Poetry is a political statement, and also serves as historical documents. Wordsworth charted the Lakes and environmentalism, and Carol Ann Duffy maps our current century for future generations. Whether poets think about this while they’re writing is debatable, but the outcome is the same, poetry charts our history.
Poetry and Covid
I know I’m not alone when I say poetry has been a huge comfort this year.

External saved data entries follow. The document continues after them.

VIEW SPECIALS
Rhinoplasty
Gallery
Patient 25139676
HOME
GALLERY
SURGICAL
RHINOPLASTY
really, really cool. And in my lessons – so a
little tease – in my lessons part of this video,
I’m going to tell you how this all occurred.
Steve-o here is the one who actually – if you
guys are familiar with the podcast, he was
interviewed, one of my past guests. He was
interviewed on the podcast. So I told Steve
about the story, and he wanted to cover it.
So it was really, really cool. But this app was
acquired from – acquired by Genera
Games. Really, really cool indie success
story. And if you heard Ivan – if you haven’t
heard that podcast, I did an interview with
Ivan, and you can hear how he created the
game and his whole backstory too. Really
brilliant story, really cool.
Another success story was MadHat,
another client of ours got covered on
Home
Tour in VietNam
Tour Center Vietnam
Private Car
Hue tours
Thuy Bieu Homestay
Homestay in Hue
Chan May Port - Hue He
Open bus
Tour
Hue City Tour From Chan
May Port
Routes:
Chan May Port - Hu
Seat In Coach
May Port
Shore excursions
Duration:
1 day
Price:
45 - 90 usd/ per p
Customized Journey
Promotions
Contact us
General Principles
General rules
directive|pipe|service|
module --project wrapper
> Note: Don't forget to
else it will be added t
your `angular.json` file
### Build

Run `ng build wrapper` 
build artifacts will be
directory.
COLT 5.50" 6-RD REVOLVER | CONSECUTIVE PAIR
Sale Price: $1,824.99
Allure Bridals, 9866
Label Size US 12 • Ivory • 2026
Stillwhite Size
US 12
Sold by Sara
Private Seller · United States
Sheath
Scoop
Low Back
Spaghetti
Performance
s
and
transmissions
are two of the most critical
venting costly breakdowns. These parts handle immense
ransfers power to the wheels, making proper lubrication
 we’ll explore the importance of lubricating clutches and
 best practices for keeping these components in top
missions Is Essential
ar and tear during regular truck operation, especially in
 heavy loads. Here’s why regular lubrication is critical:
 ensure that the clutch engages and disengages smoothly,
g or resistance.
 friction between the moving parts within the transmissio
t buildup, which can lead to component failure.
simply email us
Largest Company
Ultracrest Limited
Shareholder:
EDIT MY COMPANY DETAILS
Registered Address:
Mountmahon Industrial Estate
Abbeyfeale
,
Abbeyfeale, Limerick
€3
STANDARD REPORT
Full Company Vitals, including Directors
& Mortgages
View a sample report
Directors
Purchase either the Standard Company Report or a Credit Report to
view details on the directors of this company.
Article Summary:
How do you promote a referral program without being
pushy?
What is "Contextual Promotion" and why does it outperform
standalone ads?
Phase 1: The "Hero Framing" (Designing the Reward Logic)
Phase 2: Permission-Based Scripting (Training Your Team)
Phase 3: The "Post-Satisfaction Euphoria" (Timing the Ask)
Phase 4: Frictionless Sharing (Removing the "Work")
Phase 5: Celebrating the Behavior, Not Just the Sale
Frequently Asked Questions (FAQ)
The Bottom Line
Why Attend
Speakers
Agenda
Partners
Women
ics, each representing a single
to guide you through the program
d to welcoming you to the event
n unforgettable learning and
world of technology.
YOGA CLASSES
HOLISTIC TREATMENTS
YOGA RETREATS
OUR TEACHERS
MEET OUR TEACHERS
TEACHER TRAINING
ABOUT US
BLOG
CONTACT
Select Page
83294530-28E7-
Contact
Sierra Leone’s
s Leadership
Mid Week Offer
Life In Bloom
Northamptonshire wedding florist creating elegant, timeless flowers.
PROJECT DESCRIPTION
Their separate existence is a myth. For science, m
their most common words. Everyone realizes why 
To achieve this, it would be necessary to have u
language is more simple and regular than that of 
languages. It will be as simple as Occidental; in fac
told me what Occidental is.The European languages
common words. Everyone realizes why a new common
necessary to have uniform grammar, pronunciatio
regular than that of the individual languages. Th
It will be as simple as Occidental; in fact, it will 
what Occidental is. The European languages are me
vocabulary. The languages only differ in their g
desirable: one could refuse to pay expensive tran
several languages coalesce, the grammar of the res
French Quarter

Zoom has meant I’ve attended more events than ever, written more poems than ever, but the impact of Covid-19 on a human level is horrifying. Poetry being written today will be historical documents in the future – just like poems written during the 1918 flu or the AIDS epidemic. Whether intentional or not, writing something down is documenting it. I was watching a documentary on beachcombing a few weeks ago, in which a historian said glass bottles and bits of china were the rubbish of their day, and yet hold huge historical value because they show the day to day lives of ordinary people. I feel that writing during this time is the same idea. We may worry about readers reaching a saturation point with Covid poetry, but it’s essential that individuals continue charting their experiences so that we continue to humanise every single death, every single case.
If you’d like to hear more on writing the pandemic click here for ‘rising to the challenge, poetry in the age of covid’.
Poetry and Climate
Our climate is changing rapidly. Poetry is a medium unlike any other for distilling words down to an exact image, an exact meaning, an extract moment in time, and few issues are as urgent as this within our world. By writing about the environment poets are able to show the urgency warranted, but as history shows, for an issue to be taken into the public consciousness there needs to be empathy (no-one likes to be shouted with no hope of righting their wrong). Righteous anger and the lobbying of governments are actions which come later – because the communication channels need to be open in the first place. Personally, this is where I think poetry comes in. Poetry is unique in that it can be a battle cry swathed in something beautiful. It takes something terrifying, existential and awful and haunts you. Poetry and David Attenborough have lots in common. You must showcase the plastic in the stomach contents of seabirds, but without hope, without individual action and some beauty, what are we fighting for?
If this subject intrigues you do click here to book ‘100 Poems to Save the Planet’, this year at KPF.
The Gamification of Poetry
In the words of Jon Stone, from his blog here ludokinetic poetry is “The view of games and poems as sites of distributed responsibility, where the audience makes meaning for themselves through the effort of engagement, is a minority one. It obscures (or de-centralises) the figure of the author, and may leave the reader or player feeling overly self-conscious about their role. But it is a view which best describes, to my mind, the way both games and poems aspire to a state of alive-ness, of volatility, of being riddled with secrets. I am not sure I would be interested in either if I didn’t regard them in this way.” Individuals have an impact on the narrative, choices or characterisation, among other things within the work. This is gamification calls into question the boundaries of poetry and what the relationship between poet and reader really is.